VAT vs Corporate Tax — The Quick Distinction
VAT is a consumption tax charged on goods and services. It is collected at the point of sale and ultimately borne by the end consumer. The UAE VAT rate is 5%.
Corporate Tax is a tax on a company’s profit. It is charged on net profit after allowable expenses. The UAE introduced a federal corporate tax that became effective on 1 June 2023. The standard rate is 9% on taxable profits.
Who must register for VAT?
Registration for VAT is required if an entity’s taxable supplies and imports exceed the mandatory registration threshold of 375,000 AED (approximately 100,000 USD). This applies to mainland companies, free zone companies supplying into the UAE, and freelancers where their taxable turnover crosses the threshold.
Key points:
- VAT registration is done through the Federal Tax Authority portal.
- Once registered, businesses must keep monthly bookkeeping records showing output VAT collected and input VAT paid.
- VAT returns are submitted quarterly. At each return, you report output VAT and input VAT, then pay the net amount or claim a refund/credit as appropriate.
Who Must Register for Corporate Tax?
Every legal entity and person carrying on a trade or business in the UAE must register for corporate tax. Registration is required even if the entity expects no tax to be due.
Important timing rule:
- Corporate tax became effective on 1 June 2023. For accounting periods starting on or after this date, the tax framework applies.
- If a financial year (or accounting period) for your entity begins on or after 1 June 2023, you must register and report that financial year to the Federal Tax Authority.
How Tax Treatment Differs by Entity Type
The registration and reporting process for both VAT and corporate tax is similar across Mainland, Free Zone, and freelance licenses: you must create an account on the Federal Tax Authority portal and submit returns as required. The key difference is the tax outcome:
- Mainland companies will generally be subject to the standard corporate tax regime and pay 9% on taxable profit.
- Free zone companies may benefit from a 0% rate under qualifying conditions, but they still must register and file corporate tax returns so the Authority can confirm the applicable rate.
- Freelancers and small entities must register if the conditions for either VAT or corporate tax registration are met, and file returns accordingly.
How to Calculate Corporate Tax — A Simple Example
Imagine you sell a service for 10 AED and your allowable costs are 6 AED. Your net profit is 4 AED. The corporate tax at 9% would be:
- Net profit: 4 AED
- Corporate tax due: 4 AED × 9% = 0.36 AED
This example is intentionally simple. Actual taxable profit calculations depend on allowable deductions, timing differences, and specific rules. Keep clear financial records and consult a tax professional to identify eligible deductions and treatment of special items.
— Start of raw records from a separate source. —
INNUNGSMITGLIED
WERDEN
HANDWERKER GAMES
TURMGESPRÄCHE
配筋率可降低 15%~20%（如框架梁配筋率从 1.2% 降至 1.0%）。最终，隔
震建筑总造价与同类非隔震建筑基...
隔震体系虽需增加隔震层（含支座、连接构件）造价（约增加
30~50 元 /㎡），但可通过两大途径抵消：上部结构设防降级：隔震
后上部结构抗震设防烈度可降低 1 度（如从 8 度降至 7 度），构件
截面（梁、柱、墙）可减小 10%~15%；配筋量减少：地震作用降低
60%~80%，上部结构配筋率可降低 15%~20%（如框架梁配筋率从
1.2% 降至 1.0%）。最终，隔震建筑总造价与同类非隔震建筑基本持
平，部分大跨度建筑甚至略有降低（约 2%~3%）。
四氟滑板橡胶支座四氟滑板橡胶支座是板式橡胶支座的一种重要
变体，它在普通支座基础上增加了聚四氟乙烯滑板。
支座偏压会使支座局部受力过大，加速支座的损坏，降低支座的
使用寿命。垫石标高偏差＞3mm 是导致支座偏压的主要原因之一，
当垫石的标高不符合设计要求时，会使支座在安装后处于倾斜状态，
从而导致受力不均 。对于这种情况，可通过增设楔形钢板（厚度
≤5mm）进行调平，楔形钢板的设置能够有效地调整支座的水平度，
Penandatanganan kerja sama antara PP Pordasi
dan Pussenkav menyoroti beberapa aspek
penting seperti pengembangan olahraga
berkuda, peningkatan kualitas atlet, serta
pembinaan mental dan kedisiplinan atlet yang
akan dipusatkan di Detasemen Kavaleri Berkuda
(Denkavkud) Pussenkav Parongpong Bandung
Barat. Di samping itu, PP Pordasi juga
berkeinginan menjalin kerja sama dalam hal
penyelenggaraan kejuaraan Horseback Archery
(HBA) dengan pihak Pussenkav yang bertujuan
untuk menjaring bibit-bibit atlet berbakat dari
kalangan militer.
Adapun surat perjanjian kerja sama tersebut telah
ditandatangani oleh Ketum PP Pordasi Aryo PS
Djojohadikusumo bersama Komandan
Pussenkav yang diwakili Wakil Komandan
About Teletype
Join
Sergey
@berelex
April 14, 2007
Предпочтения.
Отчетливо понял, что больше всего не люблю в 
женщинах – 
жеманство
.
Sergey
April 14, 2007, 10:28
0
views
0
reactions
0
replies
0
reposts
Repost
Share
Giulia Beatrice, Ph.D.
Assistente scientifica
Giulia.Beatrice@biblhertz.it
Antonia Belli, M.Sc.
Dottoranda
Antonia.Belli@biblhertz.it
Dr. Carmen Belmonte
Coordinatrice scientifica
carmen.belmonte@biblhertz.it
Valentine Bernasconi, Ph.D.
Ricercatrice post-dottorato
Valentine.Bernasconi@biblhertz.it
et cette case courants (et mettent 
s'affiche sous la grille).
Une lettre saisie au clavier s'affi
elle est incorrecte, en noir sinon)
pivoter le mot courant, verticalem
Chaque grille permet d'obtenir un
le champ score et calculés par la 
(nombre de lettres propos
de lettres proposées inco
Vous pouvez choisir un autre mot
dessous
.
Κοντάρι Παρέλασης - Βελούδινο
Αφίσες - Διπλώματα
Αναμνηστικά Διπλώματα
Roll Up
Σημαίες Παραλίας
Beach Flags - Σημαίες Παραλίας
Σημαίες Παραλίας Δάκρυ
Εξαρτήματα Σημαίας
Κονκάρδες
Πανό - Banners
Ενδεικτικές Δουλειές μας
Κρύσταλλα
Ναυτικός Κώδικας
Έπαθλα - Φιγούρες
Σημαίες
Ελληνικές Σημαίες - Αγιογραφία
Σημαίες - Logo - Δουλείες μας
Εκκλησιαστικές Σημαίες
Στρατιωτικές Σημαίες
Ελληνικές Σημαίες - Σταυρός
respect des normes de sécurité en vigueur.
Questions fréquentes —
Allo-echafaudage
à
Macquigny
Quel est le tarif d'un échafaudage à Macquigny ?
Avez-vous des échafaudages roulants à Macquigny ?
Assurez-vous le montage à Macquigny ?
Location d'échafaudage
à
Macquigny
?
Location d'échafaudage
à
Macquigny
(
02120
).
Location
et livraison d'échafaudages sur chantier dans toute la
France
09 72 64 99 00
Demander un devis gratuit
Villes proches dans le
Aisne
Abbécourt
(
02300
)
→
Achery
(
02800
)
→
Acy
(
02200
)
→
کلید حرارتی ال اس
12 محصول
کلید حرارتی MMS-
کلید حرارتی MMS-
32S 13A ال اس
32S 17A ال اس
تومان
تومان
Practical Steps to Stay Compliant
- Assess turnover and supplies to determine whether VAT registration is required (375,000 AED threshold).
- Create accounts on the Federal Tax Authority portal for VAT and corporate tax registrations. These are separate registrations.
- Keep regular bookkeeping — ideally monthly. Track sales, purchases, output VAT, and input VAT. Even a simple spreadsheet can suffice for low-volume operations, but accuracy is crucial.
- File VAT returns quarterly and corporate tax returns annually according to your accounting period.
- Register for corporate tax if your financial year starts on or after 1 June 2023, even if the result is zero tax.
- Retain documentation to support taxable supplies, invoices, expense claims, and any tax credits.